- _Alıştırma yönergesi_
Aşağıdaki köşe yazısında tırnak işaretleri arasında verilen bütün ifadeleri, yazıda geçtikleri sırayla yazın.

Neredesin Şekerim?
Her duyduğumuzda canımızı yakan çocuk tecavüzlerinin, tacizlerinin ayyuka çıktığı şu günlerde o geldi aklıma, inanır mısınız? Köşesinde yıllar önce yazmış olsa da iğrençliğini halen unutamadığımız, “insanların çocuklara zarar vermedikleri sürece sübyancı olma hakkını savunuyorum” diyen o “liberal” kadın yazar vardı ya, o işte.
“Liberallikte” iyice uçmuş, “sübyancı olma hakkı” diye bir hak olduğuna kendini inandırmış hasta ruhlu biridir bu, biliyorsunuz. O, liberalliğine çok özendiği Batı’da bu lafları etse, tedaviye yollanmak üzere kulağından tutulup anında kapının önüne konulur, ama, gelin görün ki, ahlak konusunda son derece “ikiyüzlü” olan memleketimizde “kanaat önderi” sayılıp, hâlâ fikri sorulur bunun. Bırakın uyarmayı, sapıklığı açık açık savunan bu yazısından sonra dinci bir gazetede köşe verdiler bir de buna.

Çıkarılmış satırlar

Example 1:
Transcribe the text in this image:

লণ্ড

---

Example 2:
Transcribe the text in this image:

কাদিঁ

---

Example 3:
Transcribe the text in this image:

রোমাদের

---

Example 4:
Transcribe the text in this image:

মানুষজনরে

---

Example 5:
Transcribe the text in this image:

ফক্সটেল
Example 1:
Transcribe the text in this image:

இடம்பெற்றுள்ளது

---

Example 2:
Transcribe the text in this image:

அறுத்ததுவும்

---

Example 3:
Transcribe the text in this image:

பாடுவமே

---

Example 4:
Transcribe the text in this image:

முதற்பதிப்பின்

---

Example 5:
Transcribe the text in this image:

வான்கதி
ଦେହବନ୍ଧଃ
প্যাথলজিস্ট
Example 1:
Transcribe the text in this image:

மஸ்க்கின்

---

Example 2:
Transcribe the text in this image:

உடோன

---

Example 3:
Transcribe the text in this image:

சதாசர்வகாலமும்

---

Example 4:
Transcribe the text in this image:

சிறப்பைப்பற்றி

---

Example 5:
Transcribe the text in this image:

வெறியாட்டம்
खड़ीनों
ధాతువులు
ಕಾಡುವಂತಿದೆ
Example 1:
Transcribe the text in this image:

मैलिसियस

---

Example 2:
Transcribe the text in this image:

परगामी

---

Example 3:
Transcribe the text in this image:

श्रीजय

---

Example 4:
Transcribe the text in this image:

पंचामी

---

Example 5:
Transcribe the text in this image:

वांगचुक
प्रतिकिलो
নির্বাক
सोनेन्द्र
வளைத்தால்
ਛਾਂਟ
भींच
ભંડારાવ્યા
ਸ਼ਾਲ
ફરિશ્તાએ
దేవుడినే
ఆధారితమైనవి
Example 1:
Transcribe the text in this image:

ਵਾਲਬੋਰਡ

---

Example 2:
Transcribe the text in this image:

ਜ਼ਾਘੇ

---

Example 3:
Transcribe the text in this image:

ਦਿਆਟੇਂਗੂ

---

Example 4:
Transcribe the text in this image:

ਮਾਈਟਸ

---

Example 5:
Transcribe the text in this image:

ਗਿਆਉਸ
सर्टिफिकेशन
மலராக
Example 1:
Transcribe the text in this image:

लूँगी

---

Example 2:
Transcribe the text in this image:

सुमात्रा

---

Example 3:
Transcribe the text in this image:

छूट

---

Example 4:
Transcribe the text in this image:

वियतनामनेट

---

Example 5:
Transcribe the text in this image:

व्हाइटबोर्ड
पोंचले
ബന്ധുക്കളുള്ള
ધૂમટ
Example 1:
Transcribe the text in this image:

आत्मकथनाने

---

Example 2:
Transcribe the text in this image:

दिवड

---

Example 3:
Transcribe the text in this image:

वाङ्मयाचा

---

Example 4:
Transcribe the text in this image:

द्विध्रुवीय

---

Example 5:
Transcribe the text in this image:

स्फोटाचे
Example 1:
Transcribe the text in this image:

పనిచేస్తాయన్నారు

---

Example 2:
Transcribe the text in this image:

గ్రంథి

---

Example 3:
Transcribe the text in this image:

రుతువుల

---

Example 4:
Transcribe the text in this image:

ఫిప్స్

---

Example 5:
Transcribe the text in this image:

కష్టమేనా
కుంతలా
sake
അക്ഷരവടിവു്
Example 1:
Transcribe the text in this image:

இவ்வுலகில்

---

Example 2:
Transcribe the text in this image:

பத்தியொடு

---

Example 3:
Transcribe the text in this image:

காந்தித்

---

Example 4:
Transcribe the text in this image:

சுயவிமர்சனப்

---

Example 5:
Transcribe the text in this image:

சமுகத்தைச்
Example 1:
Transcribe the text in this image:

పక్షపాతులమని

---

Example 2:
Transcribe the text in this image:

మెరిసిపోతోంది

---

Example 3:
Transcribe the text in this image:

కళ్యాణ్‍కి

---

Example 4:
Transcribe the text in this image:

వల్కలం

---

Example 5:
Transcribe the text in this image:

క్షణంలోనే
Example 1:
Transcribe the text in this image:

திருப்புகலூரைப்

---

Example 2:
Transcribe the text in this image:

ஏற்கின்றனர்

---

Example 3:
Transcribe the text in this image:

- _Sorunun çözümü_
insanların çocuklara zarar vermedikleri sürece sübyancı olma hakkını savunuyorum
liberal
Liberallikte
sübyancı olma hakkı
ikiyüzlü
kanaat önderi